Before we can deduce what L(n) is, we have to have a starting point. In particular, does L(1) exist?

L(1) = ∫ ln(x) dx , [x = 0,1]

...... = x*ln(x) - x , [x = 0, 1]

...... = 1*0 - 0 - 1 = -1

So L(1) exists and = -1; and this matches the formula, because (-1)^1 * 1! = -1.

Now it is straightforward:

L(1) = -1

L(2) = -2*L(1) = +2

L(3) = -3*L(2) = -3*2

L(4) = -4*L(3) = +4*3*2

Obviously, it works. More formally, we would prove it by induction:

If L(n) = (-1)^n * n! for n = m, and

L(m+1) = -(m+1)*L(m), then

L(m+1) = -(m+1)*(-1)^m * m!

........... = (-1)^(m+1) * (m+1)*(m!)

........... = (-1)^(m+1) * (m+1)!

So if it works for m, it works for m+1.

Since we know it works for m = 1, that implies that it works for all integers 1 and above.

QED

UPDATE :

Nealjkin... frankly, i haven't read your solution.

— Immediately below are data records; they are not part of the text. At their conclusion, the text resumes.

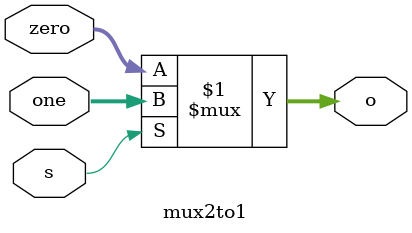
<source format=sv>
`timescale 1ns/1ns

module  mux2to1(input s,input signed [15:0]zero,input signed [15:0]one,output signed [15:0]o);

    assign o = s?one:zero;
    
endmodule
</source>
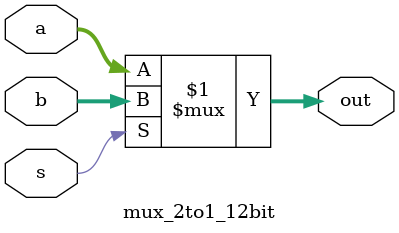
<source format=v>
module mux_2to1_12bit(a, b, s, out);
	input [11:0] a, b;
	input s;
	output [11:0] out;
	
	assign out = s ? b : a;
	
endmodule
</source>
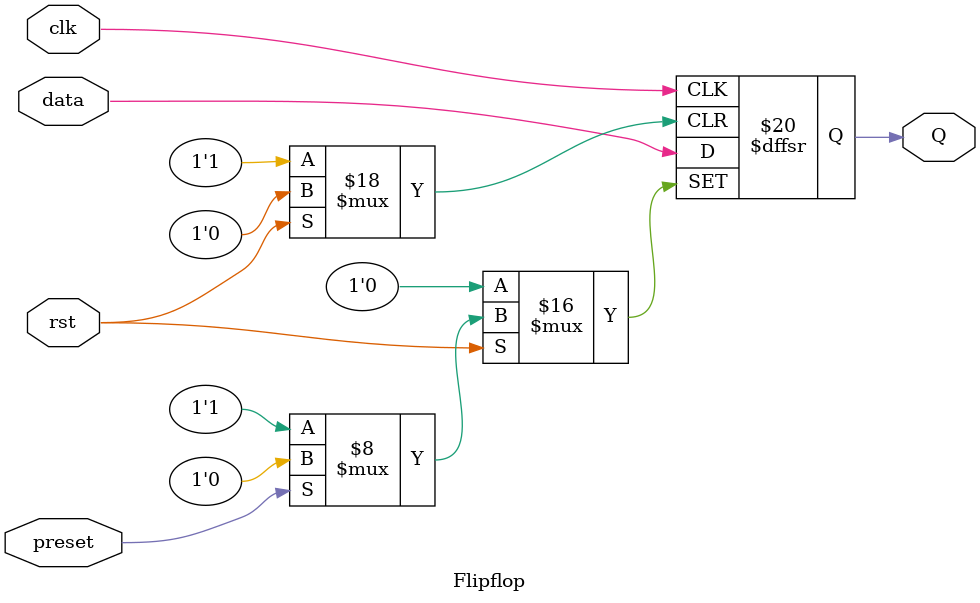
<source format=v>
module Flipflop(data,preset,clk,rst,Q);
input preset,data,clk,rst;
output reg Q;

//ASIGNACIONES
always@(posedge clk or negedge preset or negedge rst)
begin	
	Q<=data;
	if(~rst)
		Q<=0;
	else if(~preset)
		Q<=1;
	else
		Q<=data;
end
endmodule

</source>
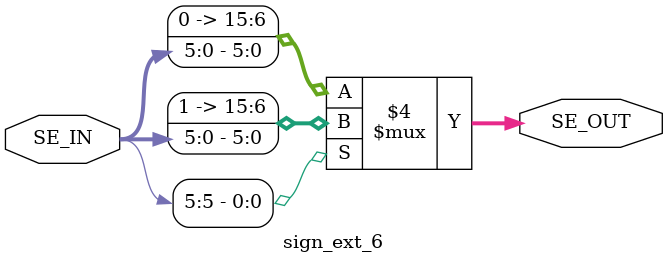
<source format=v>
`timescale 1ns / 1ps


module sign_ext_6 (
    input  wire [5:0] SE_IN,
    output reg  [15:0] SE_OUT
);

always @(*) begin
    if (SE_IN[5] == 1'b0) begin
        SE_OUT = {10'b0000000000, SE_IN};
    end else begin
        SE_OUT = {10'b1111111111, SE_IN};
    end
end

endmodule


</source>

I had just cast a casual glance at your solution and

those m and m+1 gave me the impression that you were

using the method of mathematical induction. So I shot off

my own solution.

...........................................................................................

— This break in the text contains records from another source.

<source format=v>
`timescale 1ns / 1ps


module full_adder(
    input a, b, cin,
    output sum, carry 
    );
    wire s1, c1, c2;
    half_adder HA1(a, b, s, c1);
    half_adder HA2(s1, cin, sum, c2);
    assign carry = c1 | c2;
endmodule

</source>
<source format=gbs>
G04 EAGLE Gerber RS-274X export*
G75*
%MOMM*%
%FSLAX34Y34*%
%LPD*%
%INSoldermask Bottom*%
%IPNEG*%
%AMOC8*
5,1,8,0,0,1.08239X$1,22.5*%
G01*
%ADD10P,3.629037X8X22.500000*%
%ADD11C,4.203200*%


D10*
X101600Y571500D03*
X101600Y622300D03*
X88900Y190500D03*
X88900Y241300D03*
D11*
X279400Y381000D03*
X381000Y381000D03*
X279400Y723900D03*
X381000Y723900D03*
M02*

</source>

Let : I(n) = - n. I(n-1) ... (1)

Then,

I(n-1) = -(n-1). I(n-2)

I(n-2) = -(n-2). I(n-3)

... ... ... ... ... ... ... ...

... ... ... ... ... ... ... ...

I(3) = -3. I(2)

I(2) =- -2. I(1)

I(1) = -1. I(0) = - 0∫1 ( ln x )° dx = - 0∫1 (1)dx

....................= -[x] on [0,1]

....................= - [ 1 - 0 ]

....................= -1.

Hence, combining all these equations backwards, i.e.,

using I(1) in I(2), ... I(2) in I(3), ... , I(n-1) in I(n),

I(n) = (-n)[-(n-1)].[-(n-2)].[-(n-3)]. ... (-3).(-2).(-1)

...... = [ (-1)(-1)(-1) ... n times ].[ 1.2.3. ... (n-1).n ]

...... = (-1)ⁿ. n! ................ Q.E.D.

...............................................................................................................................

Happy To Help !

..........................................................................................................................................